NOW, THEREFORE, in consideration of the premises and the mutual agreements herein set forth, the parties hereby agree as follows:
Section 1. Certain Definitions. For purposes of this Agreement, all capitalized terms not herein defined shall have the meanings
hereby indicated:
(a) Affiliate has the meaning ascribed to it in Rule 12b-2
under the Securities Exchange Act of 1934, as amended (the Exchange Act).
(b) Business Day means
any day except any Saturday, any Sunday, any day which is a federal legal holiday in the United States or any day on which the Nasdaq Stock Market is authorized or required by law or other governmental action to close.
(c) Close of Business on any given date means 5:00 p.m., New York City time, on such date; provided, however,
that if such date is not a Business Day, it means 5:00 p.m., New York City time, on the next succeeding Business Day.
(e)
Person means an individual, corporation, association, partnership, limited liability company, joint venture, trust, unincorporated organization, government or political subdivision thereof or governmental agency or other entity.
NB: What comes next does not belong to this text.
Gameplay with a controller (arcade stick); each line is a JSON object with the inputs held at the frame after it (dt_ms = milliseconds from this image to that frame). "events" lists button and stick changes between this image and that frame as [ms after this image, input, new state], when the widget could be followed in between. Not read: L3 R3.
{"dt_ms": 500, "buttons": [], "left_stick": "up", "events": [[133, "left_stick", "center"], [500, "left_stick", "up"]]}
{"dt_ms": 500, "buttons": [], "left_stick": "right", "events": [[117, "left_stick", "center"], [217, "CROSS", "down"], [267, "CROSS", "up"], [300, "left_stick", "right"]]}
(f) Warrant Certificate means a certificate in substantially the form attached as Exhibit 1 and Exhibit
2 hereto, as applicable, representing such number of Warrant Shares as is indicated therein, provided that any reference to the delivery of a Warrant Certificate in this Agreement shall include delivery of a Definitive Certificate or a Global
Warrant (each as defined below).
All other capitalized terms used but not otherwise defined herein shall have the meaning ascribed to
such terms in the Warrant Certificate.
Section 2. Appointment of Warrant Agent. The Company hereby appoints the Warrant Agent
to act as agent for the Company in accordance with the terms and conditions hereof, and the Warrant Agent hereby accepts such appointment.
Section 3. Global Warrants.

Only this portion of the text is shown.